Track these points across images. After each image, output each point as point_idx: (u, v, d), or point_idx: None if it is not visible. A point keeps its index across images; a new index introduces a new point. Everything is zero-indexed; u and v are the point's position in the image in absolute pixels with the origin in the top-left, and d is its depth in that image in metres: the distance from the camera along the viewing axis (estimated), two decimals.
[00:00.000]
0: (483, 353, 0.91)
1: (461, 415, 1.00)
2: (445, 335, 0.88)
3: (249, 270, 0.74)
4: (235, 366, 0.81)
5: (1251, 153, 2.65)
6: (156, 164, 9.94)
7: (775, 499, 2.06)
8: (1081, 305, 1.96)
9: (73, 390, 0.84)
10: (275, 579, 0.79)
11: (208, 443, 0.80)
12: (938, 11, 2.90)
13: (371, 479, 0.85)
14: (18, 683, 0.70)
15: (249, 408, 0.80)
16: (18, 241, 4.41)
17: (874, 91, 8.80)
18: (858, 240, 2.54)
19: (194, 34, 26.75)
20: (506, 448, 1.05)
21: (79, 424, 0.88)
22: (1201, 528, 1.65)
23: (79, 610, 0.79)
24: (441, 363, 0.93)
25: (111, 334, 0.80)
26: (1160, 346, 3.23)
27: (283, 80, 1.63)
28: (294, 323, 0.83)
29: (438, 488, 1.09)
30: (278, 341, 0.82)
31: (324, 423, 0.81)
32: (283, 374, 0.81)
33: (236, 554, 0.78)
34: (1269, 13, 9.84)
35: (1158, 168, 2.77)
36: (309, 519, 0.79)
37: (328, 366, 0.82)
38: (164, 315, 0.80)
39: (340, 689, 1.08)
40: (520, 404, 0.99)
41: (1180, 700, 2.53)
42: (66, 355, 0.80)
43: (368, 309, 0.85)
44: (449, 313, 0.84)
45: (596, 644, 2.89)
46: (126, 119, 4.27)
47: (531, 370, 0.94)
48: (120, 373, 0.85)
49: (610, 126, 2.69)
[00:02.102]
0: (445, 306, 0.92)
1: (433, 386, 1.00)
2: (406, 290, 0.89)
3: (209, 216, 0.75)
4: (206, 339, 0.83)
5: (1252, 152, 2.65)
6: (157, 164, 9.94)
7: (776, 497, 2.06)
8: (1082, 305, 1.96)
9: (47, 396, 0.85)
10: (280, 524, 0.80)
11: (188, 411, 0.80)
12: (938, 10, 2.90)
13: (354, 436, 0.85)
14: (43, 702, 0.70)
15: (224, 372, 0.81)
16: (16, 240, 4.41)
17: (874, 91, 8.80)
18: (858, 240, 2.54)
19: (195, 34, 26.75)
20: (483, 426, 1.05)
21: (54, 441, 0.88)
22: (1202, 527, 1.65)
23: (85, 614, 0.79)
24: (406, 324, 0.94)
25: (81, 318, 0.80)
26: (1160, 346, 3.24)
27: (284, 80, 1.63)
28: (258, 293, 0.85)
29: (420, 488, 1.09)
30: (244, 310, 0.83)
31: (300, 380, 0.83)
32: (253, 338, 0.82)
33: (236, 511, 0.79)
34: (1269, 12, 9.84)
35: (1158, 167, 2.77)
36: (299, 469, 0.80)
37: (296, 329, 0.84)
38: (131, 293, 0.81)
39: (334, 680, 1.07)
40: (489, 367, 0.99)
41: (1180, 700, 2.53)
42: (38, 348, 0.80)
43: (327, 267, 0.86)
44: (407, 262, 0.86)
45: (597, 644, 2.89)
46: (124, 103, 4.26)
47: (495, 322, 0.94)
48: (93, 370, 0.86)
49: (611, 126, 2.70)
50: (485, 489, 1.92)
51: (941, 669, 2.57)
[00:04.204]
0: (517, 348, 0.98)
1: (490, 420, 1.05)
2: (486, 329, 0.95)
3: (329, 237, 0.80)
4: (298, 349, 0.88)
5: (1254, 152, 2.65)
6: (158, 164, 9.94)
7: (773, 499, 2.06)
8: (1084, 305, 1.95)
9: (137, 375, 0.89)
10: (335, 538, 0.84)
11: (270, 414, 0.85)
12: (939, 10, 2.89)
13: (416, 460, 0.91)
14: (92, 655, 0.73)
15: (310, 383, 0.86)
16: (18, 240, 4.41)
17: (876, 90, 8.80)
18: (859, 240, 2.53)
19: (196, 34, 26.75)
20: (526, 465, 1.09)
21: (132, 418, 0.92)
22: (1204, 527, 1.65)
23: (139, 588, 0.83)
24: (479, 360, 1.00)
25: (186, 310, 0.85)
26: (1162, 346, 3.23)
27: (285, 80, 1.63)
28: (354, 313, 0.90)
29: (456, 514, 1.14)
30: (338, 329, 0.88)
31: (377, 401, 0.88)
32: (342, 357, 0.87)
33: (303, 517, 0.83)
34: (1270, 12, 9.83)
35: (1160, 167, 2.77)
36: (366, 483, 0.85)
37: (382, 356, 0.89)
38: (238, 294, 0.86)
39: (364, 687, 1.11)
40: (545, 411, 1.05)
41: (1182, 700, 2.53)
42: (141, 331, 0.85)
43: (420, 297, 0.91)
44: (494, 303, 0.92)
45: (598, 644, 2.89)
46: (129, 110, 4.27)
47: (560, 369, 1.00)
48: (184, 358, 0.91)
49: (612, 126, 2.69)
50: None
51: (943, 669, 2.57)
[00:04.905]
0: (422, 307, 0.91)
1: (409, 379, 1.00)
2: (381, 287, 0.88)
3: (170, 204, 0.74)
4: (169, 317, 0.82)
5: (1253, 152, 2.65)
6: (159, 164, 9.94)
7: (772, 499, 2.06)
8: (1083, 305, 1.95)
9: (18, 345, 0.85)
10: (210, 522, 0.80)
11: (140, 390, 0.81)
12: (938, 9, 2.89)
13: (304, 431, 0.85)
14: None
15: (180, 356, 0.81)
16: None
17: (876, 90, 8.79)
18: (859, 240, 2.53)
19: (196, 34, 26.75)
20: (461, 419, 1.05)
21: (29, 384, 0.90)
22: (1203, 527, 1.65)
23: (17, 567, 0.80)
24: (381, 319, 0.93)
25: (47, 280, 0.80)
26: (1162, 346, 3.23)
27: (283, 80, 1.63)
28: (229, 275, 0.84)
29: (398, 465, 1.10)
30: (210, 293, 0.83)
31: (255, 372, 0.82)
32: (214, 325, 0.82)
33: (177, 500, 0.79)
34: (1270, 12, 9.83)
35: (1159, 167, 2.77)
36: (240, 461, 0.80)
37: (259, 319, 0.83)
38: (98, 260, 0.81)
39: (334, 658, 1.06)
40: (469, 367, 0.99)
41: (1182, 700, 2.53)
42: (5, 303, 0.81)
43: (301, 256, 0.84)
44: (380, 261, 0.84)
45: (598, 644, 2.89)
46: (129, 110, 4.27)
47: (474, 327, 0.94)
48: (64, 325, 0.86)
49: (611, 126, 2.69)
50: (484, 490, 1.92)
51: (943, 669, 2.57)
○ ○ ○ ○ ○
## Aim of the exercise
Using only the listing above, restate exactly the lines from the line containing "12: (938, 11, 2.90)" through the line containing "49: (610, 126, 2.69)", both included.

## Solution for this task
12: (938, 11, 2.90)
13: (371, 479, 0.85)
14: (18, 683, 0.70)
15: (249, 408, 0.80)
16: (18, 241, 4.41)
17: (874, 91, 8.80)
18: (858, 240, 2.54)
19: (194, 34, 26.75)
20: (506, 448, 1.05)
21: (79, 424, 0.88)
22: (1201, 528, 1.65)
23: (79, 610, 0.79)
24: (441, 363, 0.93)
25: (111, 334, 0.80)
26: (1160, 346, 3.23)
27: (283, 80, 1.63)
28: (294, 323, 0.83)
29: (438, 488, 1.09)
30: (278, 341, 0.82)
31: (324, 423, 0.81)
32: (283, 374, 0.81)
33: (236, 554, 0.78)
34: (1269, 13, 9.84)
35: (1158, 168, 2.77)
36: (309, 519, 0.79)
37: (328, 366, 0.82)
38: (164, 315, 0.80)
39: (340, 689, 1.08)
40: (520, 404, 0.99)
41: (1180, 700, 2.53)
42: (66, 355, 0.80)
43: (368, 309, 0.85)
44: (449, 313, 0.84)
45: (596, 644, 2.89)
46: (126, 119, 4.27)
47: (531, 370, 0.94)
48: (120, 373, 0.85)
49: (610, 126, 2.69)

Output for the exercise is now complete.